Now that the data had been properly formatted so that a geocoding tool would recognize addresses, I could move on to step 2. After a quick Google search turning up several geocoders that cost a subscription fee, I found out that QGIS has a free geocoding plug-in tool to download called mmQGIS, and decided to make use of it. I plugged the spreadhseet that I pulled from OpenRefine into mmQGIS, and let it get to work pulling latitude and longitude data from the addresses.

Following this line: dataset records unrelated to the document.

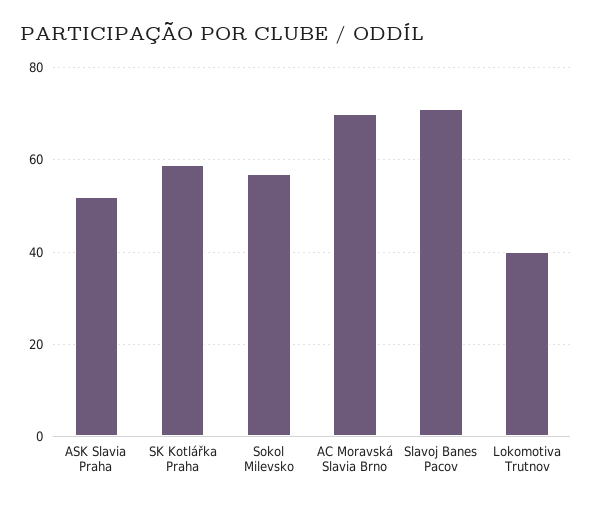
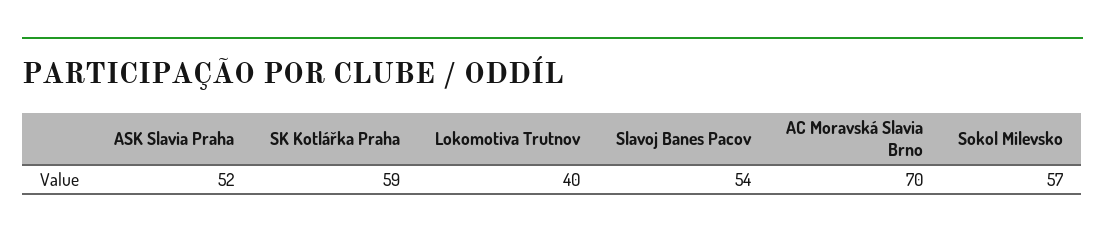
Slavoj Banes Pacov: 70 -> 54

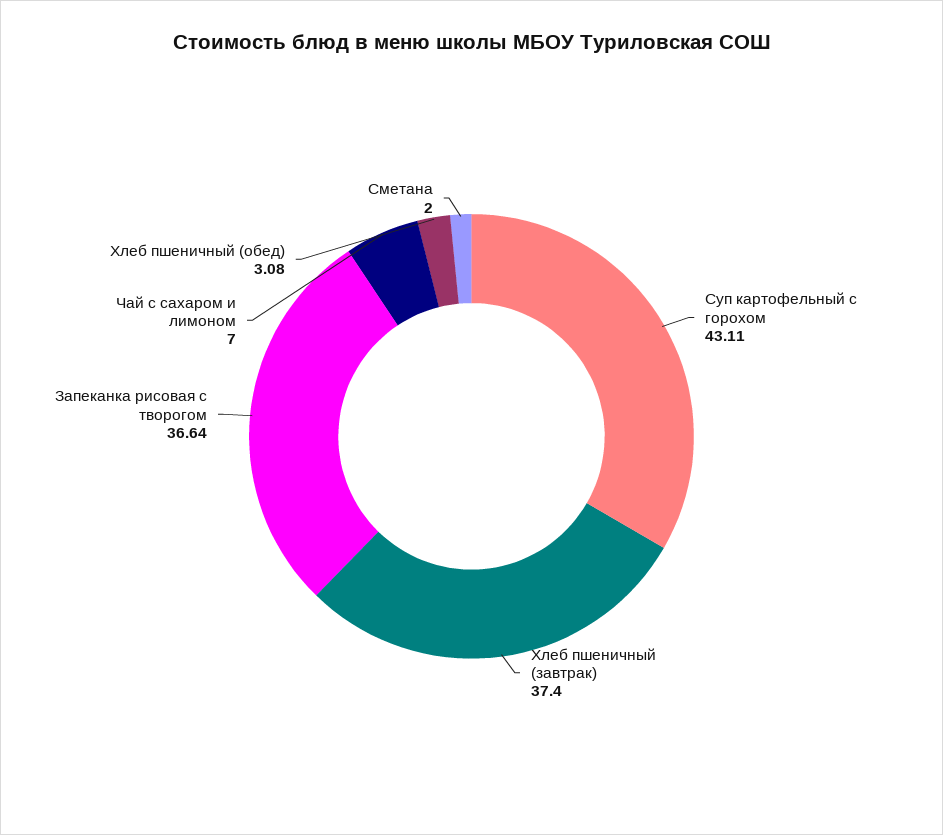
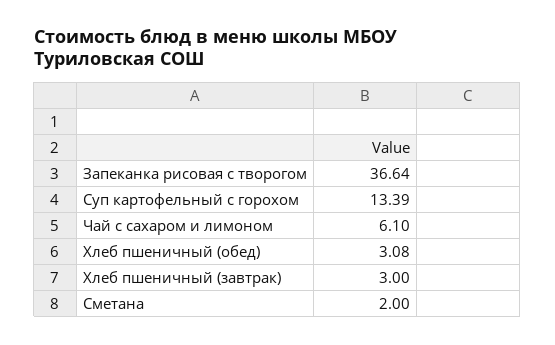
Суп картофельный с горохом: 43.11 -> 13.39
Хлеб пшеничный (завтрак): 37.4 -> 3
Чай с сахаром и лимоном: 7 -> 6.1

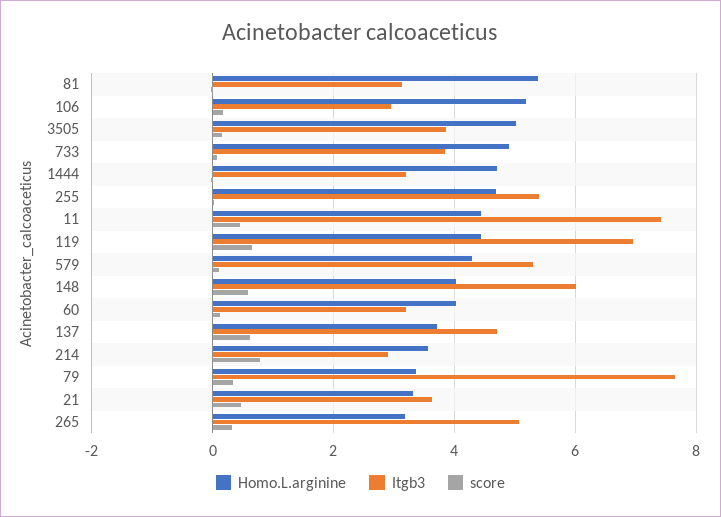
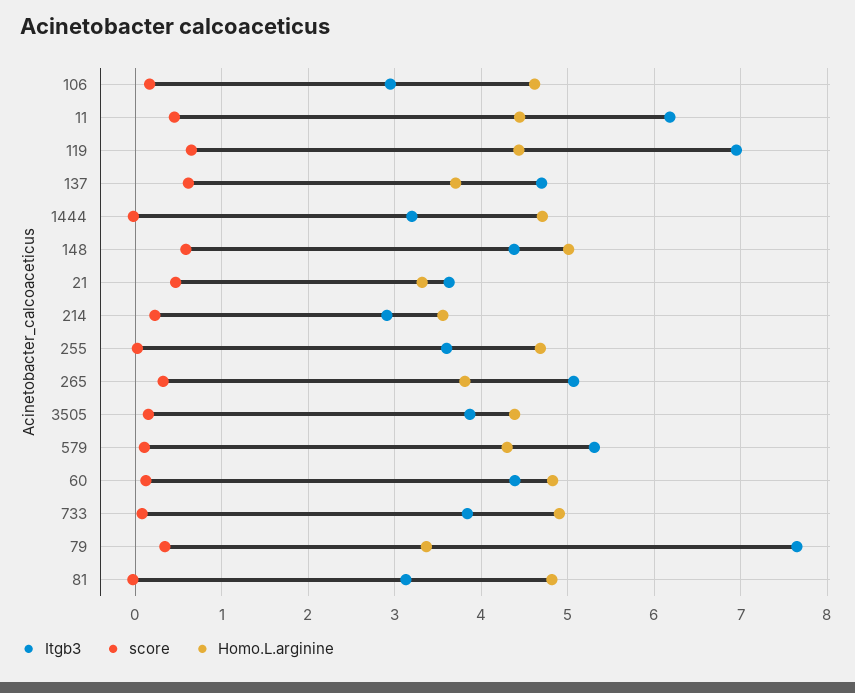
Homo.L.arginine, 81: 5.4 -> 4.8
Homo.L.arginine, 106: 5.2 -> 4.6
Homo.L.arginine, 3505: 5 -> 4.4
Itgb3, 255: 5.4 -> 3.6
Itgb3, 11: 7.4 -> 6.2
Homo.L.arginine, 148: 4 -> 5
Itgb3, 148: 6 -> 4.4
Homo.L.arginine, 60: 4 -> 4.8
Itgb3, 60: 3.2 -> 4.4
score, 214: 0.8 -> 0.2
Homo.L.arginine, 265: 3.2 -> 3.8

You can see here in the image of mmQGIS that it helps to have city and state information with the addresses, so that it has a general idea of where to look; for the sake of getting this as accurate as possible, I added these columns into my spreadsheet, with values of Charlotte and NC respectively for each address.
After about 8 hours of running the tool (I am unsure on the total time it took, as I ended up leaving it running overnight and coming back to a final product in the morning), I ended up with the following map plot of address data (zoomed in on downtown Charlotte, as these were the areas with the highest population concentration):
Some important observations to note here:
mmQGIS only successfully geocoded 2,433 of the 12,330 inputted addresses. The reasons for this are unclear; comparing the successfully geocoded addresses with the failed ones yielded no conclusive data, at least to the naked eye. I decided that this would suffice as a sort of "random sampling" method for the sake of this project, but given more time and potentially financial resources, I would have liked to run it through another tool to see if it would return more results to work with.
Using this map plot and the spreadsheet of residents it created, complete with latitude and longitdue coordinates, I began to zero in on the areas I wanted to discover more about. Immediately, the eye is drawn to three main clusters of resident data: the large section in the bottom left of the above image (South End/Dilworth), inside the beltway in the middle of the image (Uptown), and the small group over on the right side of the image (Belmont). Using latitude and longitude boundaries to create pockets of residents, I was able to create three separate spreadsheets of data for comparison in the next step, with around 450 South End/Dilworth residents, 400 Uptown residents, and 150 Belmont residents.